Many Specialty Finance Stocks Revived by Earnings Surprises

Like a boxer coming back from a standing eight-count to win a bout, stocks of many specialty finance companies have shaken off a bruising they received last fall and are approaching all-time highs.

Strong fourth-quarter earnings reports and solid credit quality have quelled investor worries about consumer delinquencies and created new funding opportunities for the lenders themselves.

"These stocks were beaten mercilessly in the fourth quarter," said John Heffern, a specialty finance analyst with Natwest Securities Corp, "so we were due for some kind of correction in the sector."

The rebound for specialty lenders comes nearly three months after the sector experienced a selloff that eroded as much as 25% of some companies' market value.

At the time, investors were warned that the economy was poised for a recession, and data on consumer debt loads hinted that any economic downturn could have a pronounced effect on overleveraged consumers.

So when Money Store Inc., based in Union, N.J., reported an unexpected rise in third-quarter delinquencies, many investors panicked and dumped shares of the company and other specialty lenders.

"One of the catalysts for the selloff was the Money Store's announcement that delinquencies were rising," said Michael Diana, an analyst following housing and auto-related lenders at Bear, Stearns & Co.

But the delinquency increase was "a false signal," he said. The lender did warn that the delinquency numbers reflected a changeover in computer systems more than a rapid deterioration in credit quality.

Indeed, fourth-quarter results seem to confirm that the increase was an anomaly. On Feb. 14, the company reported the percentage of home equity loans 30 days or more past due declined 61 basis points between the third and fourth quarters, to 4.86% of home equity loans serviced.

The performance was matched by other lenders as well.

"When the December quarter results came in, delinquencies were higher, but the increase was less than anticipated," Mr. Diana said. "Things weren't as bad as people expected them to be."

On the other hand, earnings were higher than investor expectations. Money Store reported an impressive 70% earnings increase for the fourth quarter, and a 56% jump for the year.

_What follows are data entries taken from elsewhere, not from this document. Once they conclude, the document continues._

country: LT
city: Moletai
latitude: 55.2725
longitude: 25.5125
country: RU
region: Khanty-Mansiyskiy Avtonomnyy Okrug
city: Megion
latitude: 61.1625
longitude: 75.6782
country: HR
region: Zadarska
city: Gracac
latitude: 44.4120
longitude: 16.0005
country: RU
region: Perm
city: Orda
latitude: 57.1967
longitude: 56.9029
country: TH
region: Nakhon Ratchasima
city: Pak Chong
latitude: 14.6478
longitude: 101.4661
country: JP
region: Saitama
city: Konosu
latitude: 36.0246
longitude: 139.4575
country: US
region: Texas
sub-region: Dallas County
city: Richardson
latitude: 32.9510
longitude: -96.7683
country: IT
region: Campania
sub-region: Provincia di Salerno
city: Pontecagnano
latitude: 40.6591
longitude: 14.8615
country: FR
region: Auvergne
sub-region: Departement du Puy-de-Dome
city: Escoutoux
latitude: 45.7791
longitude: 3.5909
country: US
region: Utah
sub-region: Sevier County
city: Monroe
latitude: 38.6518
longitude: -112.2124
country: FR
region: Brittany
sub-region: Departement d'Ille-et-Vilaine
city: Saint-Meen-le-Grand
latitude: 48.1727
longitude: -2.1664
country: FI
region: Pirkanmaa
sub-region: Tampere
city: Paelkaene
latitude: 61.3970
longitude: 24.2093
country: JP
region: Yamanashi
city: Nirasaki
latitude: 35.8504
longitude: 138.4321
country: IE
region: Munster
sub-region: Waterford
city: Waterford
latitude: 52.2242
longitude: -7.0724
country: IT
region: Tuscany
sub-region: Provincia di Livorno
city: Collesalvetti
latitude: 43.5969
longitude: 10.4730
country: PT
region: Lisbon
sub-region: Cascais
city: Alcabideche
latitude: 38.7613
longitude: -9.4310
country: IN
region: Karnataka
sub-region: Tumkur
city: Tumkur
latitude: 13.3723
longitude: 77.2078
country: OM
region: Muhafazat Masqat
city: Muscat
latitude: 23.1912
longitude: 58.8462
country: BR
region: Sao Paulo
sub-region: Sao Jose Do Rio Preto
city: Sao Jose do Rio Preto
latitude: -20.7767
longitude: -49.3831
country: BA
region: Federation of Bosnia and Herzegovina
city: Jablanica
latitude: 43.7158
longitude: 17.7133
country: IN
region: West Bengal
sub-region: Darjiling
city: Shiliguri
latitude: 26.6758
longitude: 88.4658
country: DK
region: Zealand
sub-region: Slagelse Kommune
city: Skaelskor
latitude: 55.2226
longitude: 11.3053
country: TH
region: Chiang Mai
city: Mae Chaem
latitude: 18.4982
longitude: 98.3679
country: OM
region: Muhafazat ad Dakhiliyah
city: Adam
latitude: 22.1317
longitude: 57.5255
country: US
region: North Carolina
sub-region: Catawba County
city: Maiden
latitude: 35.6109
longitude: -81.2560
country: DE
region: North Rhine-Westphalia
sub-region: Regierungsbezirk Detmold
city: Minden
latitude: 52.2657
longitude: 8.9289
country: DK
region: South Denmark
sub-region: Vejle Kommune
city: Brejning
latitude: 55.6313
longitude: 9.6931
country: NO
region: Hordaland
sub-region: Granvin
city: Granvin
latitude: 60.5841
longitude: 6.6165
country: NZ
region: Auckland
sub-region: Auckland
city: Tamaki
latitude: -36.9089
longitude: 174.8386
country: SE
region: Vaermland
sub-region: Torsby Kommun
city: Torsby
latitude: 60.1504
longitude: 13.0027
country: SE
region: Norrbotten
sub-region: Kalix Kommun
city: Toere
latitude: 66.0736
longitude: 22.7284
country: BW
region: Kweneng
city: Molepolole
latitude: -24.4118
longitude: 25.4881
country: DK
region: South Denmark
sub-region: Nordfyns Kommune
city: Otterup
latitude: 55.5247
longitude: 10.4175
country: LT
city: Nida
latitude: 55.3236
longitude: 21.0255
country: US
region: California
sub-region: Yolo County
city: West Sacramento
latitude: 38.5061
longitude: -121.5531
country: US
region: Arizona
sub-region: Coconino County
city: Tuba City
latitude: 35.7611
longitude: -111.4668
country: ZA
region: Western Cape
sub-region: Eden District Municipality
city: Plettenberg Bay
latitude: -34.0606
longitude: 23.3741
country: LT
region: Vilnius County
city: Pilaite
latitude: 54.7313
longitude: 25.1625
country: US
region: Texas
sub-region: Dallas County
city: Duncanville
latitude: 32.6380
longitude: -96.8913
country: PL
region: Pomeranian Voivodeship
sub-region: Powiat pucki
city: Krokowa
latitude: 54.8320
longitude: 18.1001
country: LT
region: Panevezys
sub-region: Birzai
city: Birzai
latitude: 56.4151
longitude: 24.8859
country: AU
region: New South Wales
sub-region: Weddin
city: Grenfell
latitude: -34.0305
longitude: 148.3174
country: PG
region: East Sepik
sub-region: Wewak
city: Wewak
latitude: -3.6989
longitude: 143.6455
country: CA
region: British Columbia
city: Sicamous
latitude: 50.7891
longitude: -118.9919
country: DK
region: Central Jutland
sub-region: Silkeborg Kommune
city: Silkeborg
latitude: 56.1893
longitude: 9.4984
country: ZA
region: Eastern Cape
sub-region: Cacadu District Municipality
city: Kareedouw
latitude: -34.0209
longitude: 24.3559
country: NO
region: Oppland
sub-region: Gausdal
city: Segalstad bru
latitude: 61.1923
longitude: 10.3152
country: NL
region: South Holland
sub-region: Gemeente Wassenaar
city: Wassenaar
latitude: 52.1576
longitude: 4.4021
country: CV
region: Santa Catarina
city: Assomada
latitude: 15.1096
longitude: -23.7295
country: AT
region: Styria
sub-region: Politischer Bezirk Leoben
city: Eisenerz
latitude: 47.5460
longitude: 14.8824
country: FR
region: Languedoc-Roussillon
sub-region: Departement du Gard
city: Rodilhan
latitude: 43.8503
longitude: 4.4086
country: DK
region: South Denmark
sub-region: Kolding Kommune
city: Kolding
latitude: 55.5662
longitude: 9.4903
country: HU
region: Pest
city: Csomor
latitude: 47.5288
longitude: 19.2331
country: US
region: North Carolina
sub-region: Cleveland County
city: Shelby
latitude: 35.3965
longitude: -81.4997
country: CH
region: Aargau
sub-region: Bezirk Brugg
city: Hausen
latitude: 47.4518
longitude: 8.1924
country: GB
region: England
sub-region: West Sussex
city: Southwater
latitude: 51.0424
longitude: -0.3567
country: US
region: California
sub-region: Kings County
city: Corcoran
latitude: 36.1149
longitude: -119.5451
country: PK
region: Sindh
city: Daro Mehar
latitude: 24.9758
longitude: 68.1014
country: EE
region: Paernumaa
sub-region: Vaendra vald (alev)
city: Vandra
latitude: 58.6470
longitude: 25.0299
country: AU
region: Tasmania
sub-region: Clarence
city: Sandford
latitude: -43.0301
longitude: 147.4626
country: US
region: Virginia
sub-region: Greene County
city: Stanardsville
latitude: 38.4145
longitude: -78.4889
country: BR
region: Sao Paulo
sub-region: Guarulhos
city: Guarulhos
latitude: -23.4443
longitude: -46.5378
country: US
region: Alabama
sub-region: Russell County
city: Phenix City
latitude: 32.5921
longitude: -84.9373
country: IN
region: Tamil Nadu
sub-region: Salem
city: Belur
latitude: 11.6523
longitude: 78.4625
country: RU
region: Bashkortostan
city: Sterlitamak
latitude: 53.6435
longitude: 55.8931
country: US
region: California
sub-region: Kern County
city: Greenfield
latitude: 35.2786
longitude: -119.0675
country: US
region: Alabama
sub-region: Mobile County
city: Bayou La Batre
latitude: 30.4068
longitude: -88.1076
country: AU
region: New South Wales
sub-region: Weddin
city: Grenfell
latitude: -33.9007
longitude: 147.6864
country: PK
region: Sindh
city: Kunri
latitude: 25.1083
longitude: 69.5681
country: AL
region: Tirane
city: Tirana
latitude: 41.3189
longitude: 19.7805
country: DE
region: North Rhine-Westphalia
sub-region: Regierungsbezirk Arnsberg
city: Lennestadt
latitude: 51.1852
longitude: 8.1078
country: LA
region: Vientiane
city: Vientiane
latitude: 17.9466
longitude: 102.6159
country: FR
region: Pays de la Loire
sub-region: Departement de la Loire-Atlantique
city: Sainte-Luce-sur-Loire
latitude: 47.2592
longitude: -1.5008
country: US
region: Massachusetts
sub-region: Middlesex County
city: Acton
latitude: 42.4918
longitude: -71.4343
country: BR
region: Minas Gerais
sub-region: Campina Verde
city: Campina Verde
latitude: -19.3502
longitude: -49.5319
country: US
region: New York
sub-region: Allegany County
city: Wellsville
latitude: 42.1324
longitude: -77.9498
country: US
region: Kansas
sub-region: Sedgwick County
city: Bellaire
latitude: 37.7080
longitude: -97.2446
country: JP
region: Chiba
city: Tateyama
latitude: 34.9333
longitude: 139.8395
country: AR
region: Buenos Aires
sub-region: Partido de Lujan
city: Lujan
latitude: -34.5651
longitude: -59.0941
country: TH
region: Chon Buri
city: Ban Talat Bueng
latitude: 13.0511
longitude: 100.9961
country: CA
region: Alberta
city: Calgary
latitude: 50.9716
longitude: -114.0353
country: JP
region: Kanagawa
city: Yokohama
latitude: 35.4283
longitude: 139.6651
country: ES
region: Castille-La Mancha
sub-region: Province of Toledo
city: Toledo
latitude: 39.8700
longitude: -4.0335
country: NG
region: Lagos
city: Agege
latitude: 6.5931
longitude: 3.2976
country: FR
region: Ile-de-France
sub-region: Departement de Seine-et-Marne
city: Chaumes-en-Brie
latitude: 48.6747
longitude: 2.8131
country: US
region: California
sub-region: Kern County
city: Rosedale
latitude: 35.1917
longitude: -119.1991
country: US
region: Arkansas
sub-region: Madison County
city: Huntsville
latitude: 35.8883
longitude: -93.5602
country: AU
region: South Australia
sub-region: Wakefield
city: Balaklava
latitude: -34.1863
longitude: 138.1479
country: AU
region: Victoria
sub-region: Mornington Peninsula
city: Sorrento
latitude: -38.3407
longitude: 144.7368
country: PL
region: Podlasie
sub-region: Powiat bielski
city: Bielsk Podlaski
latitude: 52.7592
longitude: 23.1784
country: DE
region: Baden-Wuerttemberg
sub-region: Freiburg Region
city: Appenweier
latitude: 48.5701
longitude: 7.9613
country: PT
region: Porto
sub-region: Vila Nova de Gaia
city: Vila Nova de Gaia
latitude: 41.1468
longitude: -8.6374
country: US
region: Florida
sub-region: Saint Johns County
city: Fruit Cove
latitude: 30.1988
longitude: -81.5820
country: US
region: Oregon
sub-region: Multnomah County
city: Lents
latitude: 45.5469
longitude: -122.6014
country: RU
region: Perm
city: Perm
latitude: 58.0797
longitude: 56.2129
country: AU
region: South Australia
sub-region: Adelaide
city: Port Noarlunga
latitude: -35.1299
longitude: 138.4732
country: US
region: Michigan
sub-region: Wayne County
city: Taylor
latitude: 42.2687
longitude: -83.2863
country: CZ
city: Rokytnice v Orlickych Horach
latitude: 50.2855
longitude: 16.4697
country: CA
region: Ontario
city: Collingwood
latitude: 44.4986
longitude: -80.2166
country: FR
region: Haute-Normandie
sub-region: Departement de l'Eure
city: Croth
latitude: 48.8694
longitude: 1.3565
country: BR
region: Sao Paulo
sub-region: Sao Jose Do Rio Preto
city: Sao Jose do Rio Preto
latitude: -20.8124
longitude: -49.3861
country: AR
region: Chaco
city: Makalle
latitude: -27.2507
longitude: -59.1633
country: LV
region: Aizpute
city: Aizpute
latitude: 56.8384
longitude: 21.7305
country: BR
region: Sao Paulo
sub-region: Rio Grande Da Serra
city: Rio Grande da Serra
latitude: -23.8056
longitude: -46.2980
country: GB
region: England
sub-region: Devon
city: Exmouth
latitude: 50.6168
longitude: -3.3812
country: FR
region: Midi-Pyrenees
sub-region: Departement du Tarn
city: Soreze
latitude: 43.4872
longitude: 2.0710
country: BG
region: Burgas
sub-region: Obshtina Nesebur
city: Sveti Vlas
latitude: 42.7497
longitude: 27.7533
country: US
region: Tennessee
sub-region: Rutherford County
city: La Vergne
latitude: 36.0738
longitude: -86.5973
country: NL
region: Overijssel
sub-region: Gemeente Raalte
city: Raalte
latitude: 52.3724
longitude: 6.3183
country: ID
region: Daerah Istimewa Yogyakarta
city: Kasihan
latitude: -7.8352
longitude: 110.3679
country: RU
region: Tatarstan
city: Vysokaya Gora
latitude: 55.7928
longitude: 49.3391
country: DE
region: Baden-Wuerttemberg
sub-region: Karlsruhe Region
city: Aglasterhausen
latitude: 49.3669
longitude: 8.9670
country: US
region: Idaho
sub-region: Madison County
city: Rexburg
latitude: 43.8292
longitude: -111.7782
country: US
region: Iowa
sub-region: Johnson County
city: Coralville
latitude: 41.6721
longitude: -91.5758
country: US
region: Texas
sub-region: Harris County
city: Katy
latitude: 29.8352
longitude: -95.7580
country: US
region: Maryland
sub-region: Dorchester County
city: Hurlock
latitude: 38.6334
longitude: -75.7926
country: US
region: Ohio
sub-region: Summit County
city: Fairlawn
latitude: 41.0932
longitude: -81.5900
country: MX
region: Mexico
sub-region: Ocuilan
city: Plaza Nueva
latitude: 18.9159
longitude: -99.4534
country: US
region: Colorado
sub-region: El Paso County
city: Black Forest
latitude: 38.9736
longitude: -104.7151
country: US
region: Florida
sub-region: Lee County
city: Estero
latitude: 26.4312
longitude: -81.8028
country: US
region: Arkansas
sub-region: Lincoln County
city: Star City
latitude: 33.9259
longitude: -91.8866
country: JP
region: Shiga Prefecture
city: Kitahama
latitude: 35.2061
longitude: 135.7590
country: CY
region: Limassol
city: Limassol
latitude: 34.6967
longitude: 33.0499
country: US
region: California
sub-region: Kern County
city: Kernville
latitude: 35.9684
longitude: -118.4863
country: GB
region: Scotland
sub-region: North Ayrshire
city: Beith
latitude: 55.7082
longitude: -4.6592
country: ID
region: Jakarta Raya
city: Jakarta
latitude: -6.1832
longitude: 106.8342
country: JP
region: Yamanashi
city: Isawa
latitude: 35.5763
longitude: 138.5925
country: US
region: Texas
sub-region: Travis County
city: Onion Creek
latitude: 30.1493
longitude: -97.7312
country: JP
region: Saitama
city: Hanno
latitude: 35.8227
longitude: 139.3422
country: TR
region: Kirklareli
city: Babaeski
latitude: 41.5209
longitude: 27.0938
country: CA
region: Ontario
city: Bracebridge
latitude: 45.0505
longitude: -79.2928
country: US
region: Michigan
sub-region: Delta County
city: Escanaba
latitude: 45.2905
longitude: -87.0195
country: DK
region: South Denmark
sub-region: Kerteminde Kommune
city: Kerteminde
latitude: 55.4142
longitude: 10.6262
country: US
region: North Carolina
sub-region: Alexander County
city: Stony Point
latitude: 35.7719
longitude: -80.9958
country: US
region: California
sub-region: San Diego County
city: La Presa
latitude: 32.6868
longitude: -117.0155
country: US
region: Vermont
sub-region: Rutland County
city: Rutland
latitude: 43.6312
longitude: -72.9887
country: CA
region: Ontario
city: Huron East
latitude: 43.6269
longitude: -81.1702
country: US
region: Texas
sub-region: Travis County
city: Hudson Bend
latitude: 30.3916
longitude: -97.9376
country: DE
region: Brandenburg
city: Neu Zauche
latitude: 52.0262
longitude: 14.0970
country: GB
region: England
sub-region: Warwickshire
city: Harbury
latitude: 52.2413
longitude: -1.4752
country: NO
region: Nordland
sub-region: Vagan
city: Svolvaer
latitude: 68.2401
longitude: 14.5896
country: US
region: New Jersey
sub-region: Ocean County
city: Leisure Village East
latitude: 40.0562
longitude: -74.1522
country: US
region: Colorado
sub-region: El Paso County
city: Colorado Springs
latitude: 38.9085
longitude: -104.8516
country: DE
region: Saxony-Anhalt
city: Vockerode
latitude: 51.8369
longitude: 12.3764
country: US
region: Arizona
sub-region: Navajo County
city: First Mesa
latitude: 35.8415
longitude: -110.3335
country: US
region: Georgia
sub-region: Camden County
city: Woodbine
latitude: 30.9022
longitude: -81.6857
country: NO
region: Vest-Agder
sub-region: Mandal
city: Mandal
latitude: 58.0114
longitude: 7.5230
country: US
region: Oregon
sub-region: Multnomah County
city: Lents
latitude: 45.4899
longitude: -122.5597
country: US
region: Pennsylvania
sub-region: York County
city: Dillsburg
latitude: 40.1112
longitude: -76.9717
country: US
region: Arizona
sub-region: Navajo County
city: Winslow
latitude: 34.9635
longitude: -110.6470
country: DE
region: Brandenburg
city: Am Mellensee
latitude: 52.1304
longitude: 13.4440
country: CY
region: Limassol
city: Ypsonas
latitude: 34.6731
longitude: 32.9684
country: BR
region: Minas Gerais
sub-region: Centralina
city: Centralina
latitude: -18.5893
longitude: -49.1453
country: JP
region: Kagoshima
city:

"The December earnings reports reminded people just how much earnings momentum these companies have," the Bear Stearns analyst added.

The rebound also has benefited the new issues market. In recent months, a number of specialty lenders have taken advantage of the renewed interest to raise new equity capital.

In January, ContiFinancial Corp., a subsidiary of commodity giant Continental Grain Co., raised nearly $130 million in an initial public offering of common stock. Aames Financial Corp., a Los Angeles-based mortgage lender, raised $115 million in a February convertible, subordinated debt offering.

Money Store also said it was planning to sell six million shares in early March, including five million new shares. Existing shareholders will be bringing one million shares to the market in March. Likewise, Jayhawk Acceptance Corp., a Dallas-based indirect subprime auto lender, announced Thursday it was planning a 2.5 million share secondary offering.

"I suspect as long as the valuations remain strong compared with the fourth quarter, the growing companies will seek more capital," said Mr. Heffern.